Main: Threads started. Waiting for them to finish...
Number: 0
Letter: a
Number: 1
Letter: b
Number: 2
Letter: c
Number: 3
Letter: d
Number: 4
Letter: e
Main: Both threads have finished.
Time: 5.01


Now, for the crucial production-level insight. In Python 3.14t with free-threading, these `print_letters` and `print_numbers` threads can run on *different CPU cores simultaneously*. The `print` function, however, involves a shared resource: the standard output (`stdout`). The Python interpreter internally uses a lock to make `stdout` thread-safe, so you don't get garbled output like "LNumettbeer: r A: 0". This is an example of the interpreter handling one class of thread-safety for you.

## My turn

Your task is to write the Python equivalent of our chaotic C program. Take the Python code and modify it. Replace `time.sleep` with a CPU-bound calculation (like calculating a Fibonacci number or doing many math operations) to see the true concurrency.

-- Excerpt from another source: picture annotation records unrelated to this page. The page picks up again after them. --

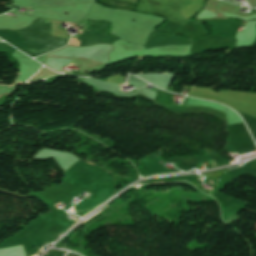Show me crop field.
Returning <instances> with one entry per match:
<instances>
[{"label":"crop field","instance_id":"crop-field-1","mask_svg":"<svg viewBox=\"0 0 256 256\" xmlns=\"http://www.w3.org/2000/svg\"><path fill=\"white\" fill-rule=\"evenodd\" d=\"M70 42L75 43L76 42V38H72Z\"/></svg>","mask_w":256,"mask_h":256}]
</instances>
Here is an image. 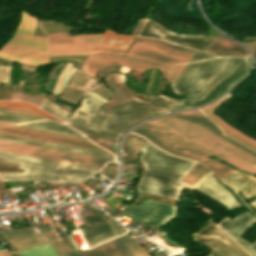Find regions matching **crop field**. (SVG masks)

Your goal is to create a file, `concurrent_chaos.py`, where:

1.  Two threads run concurrently: one prints letters (A-Z), the other prints numbers (0-25).
2.  You replace `time.sleep` with a CPU-intensive task (e.g., a loop that calculates a sum, a factorial, or simulates work like we did with the `volatile double` in C).
3.  You introduce **variability** in the amount of work done between prints, so the thread scheduling becomes truly non-deterministic across multiple runs.